← Blog
KRAFTON AI / Research Preview

Raon-VisionEncoder
A Vision Encoder for Raon

The story of building a SigLIP2-class vision encoder from scratch using only open data.

Mission: Give Raon Eyes

This project began to give KRAFTON AI's Raon "eyes" that could understand the world. For a model to converse with the world beyond text, a powerful vision encoder that precisely understands images is essential. Our goal was to reproduce Google's SigLIP2[1], the current state-of-the-art vision encoder.

💡 Raon-VisionEncoder project goal: Train a SigLIP2-class vision encoder from scratch using only open data, and make the entire process public.

The Target Is SigLIP2, but Key Ingredients Are Missing

SigLIP2 is a model that demonstrates top-tier performance across a wide range of vision benchmarks including zero-shot classification, retrieval, segmentation, and grounding. Its training pipeline is well-organized into three phases: Phase 1 builds fundamentals with contrastive learning and LocCa[3] loss, Phase 2 learns dense features through self-supervised learning (SILC[8], TIPS[9]), and Phase 3 adapts to various resolutions with NaFlex[14].

The problem was that while we had the recipe, the key ingredients were missing.

Missing Ingredient 1: 10B-Scale Training Data

SigLIP2 is trained on Google's proprietary dataset, WebLI[2] — 10 billion image-text pairs that we had no access to whatsoever. We had to match this scale using only open data.

Missing Ingredient 2: Grounding Data

SigLIP2's LocCa decoder learns to indicate and describe specific regions in images using bounding boxes. To achieve this, SigLIP2 runs OWL-ViT[4], a large-scale object detector, across the entire training dataset to generate billions of pseudo annotations. Estimated at over 150 days on 8 H200 GPUs, this requires enormous compute resources.

Missing Ingredient 3: Training Code

While SigLIP2's paper describes the training recipe in detail, the training code itself is not publicly available. From the 3-phase training pipeline, to the combination of various loss functions, to NaFlex resolution adaptation — everything had to be implemented from scratch based on the paper's descriptions.

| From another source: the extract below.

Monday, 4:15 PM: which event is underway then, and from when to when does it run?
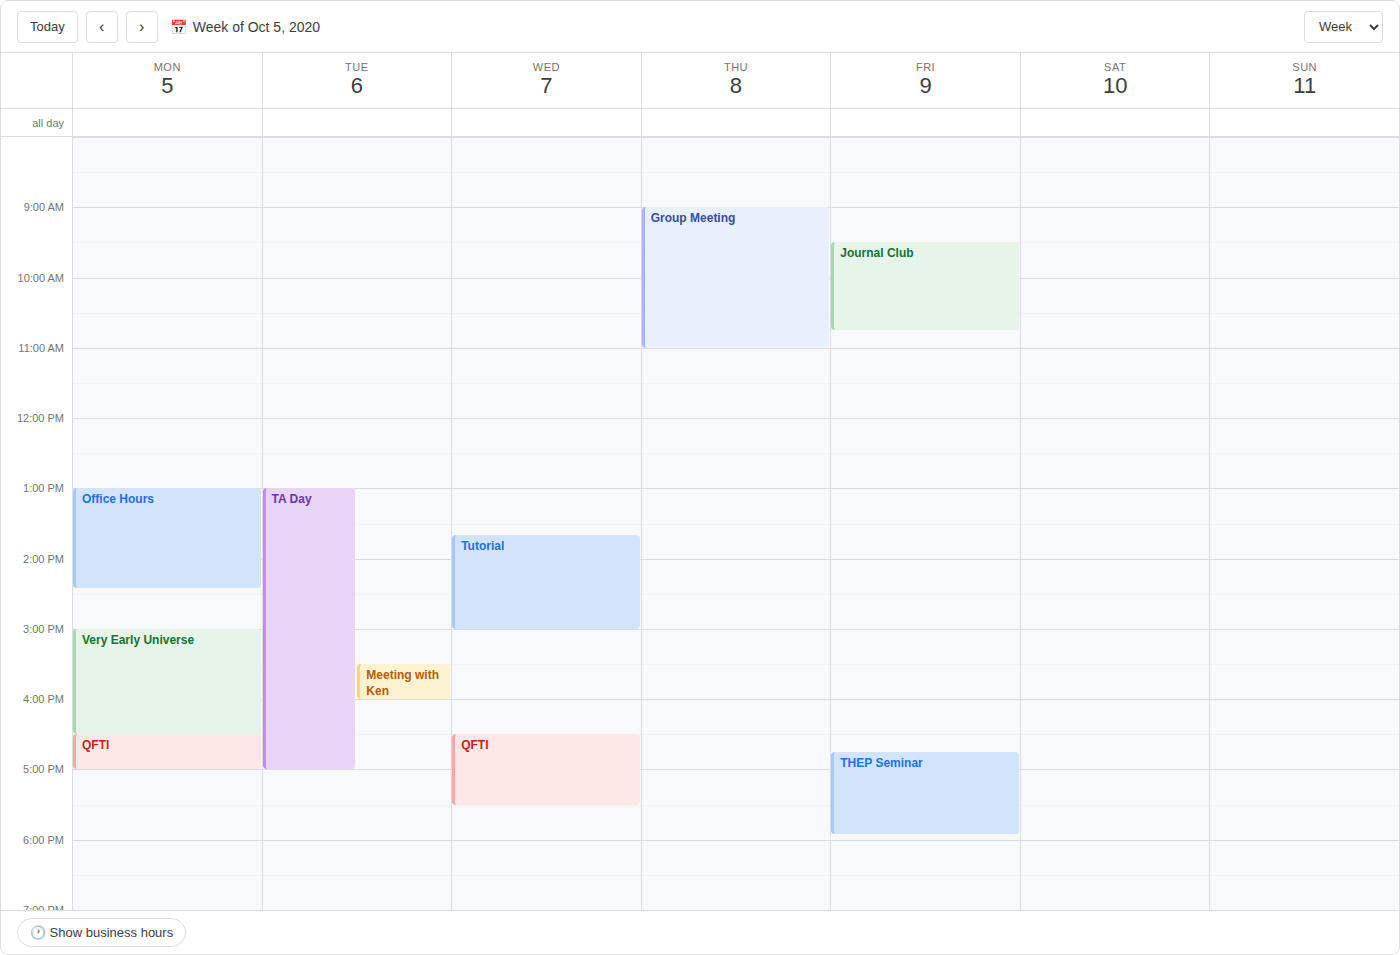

Preparing the Ingredients: Assembling a 10.7B Data Pool

The WebLI data used to train SigLIP2 has an undisclosed composition, making direct use difficult. As an alternative, we decided to follow the approach of MetaCLIP[5], which has a publicly available large-scale data acquisition and curation pipeline.

The data pool was built on LAION-400M (280M)[6] and DataComp-1B (1.4B)[7], and to fill the remaining gap, we directly processed Common Crawl web archives. We extracted image-text pairs from a total of 42 snapshots spanning 2017 to 2026, yielding approximately 9 billion images.

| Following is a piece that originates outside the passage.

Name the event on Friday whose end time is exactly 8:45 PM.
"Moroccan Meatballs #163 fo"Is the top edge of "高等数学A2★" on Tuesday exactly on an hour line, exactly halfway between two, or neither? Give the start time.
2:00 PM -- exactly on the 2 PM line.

Downloading and processing 9 billion images is a task that, if approached naively, could consume tens of days on its own. To prevent spending the entire project timeline on data download alone, we had to solve numerous engineering challenges one by one. We built an optimized pipeline and ran 56 machines for approximately 10 days to acquire about 9 billion additional images.

After assembling the total 10.7B image pool, we applied MetaCLIP balancing and CLIP score-based filtering to select high-quality training data, extracting meaningful data from the entire pool through a curation process.

Data Pipeline Overview
10.7B Data Pool
42 Snapshots · 2017–2026
Common Crawl
~9B
Open Source
DataComp-1B
1.4B
Open Source
LAION-400M
280M
🧠
CLIP Embedding Extraction
🔍
Deduplication
🛡️
NSFW Filtering
⚖️
MetaCLIP Balancing
📊
CLIP Ranking
10.7B
996M
Final Training Set Data Pool

Grounding Data: Quality Over Quantity

Since we couldn't reproduce SigLIP2's billions of pseudo annotations, we changed our approach. We collected high-quality human-annotated data from open datasets such as OpenImages[16], Objects365[17], and Visual Genome[18], and added model-generated annotations from the GranD[15] dataset, combining a total of 17.2M grounding data samples. While this is an extremely small scale compared to SigLIP2's billions, our strategy was to compete on annotation quality.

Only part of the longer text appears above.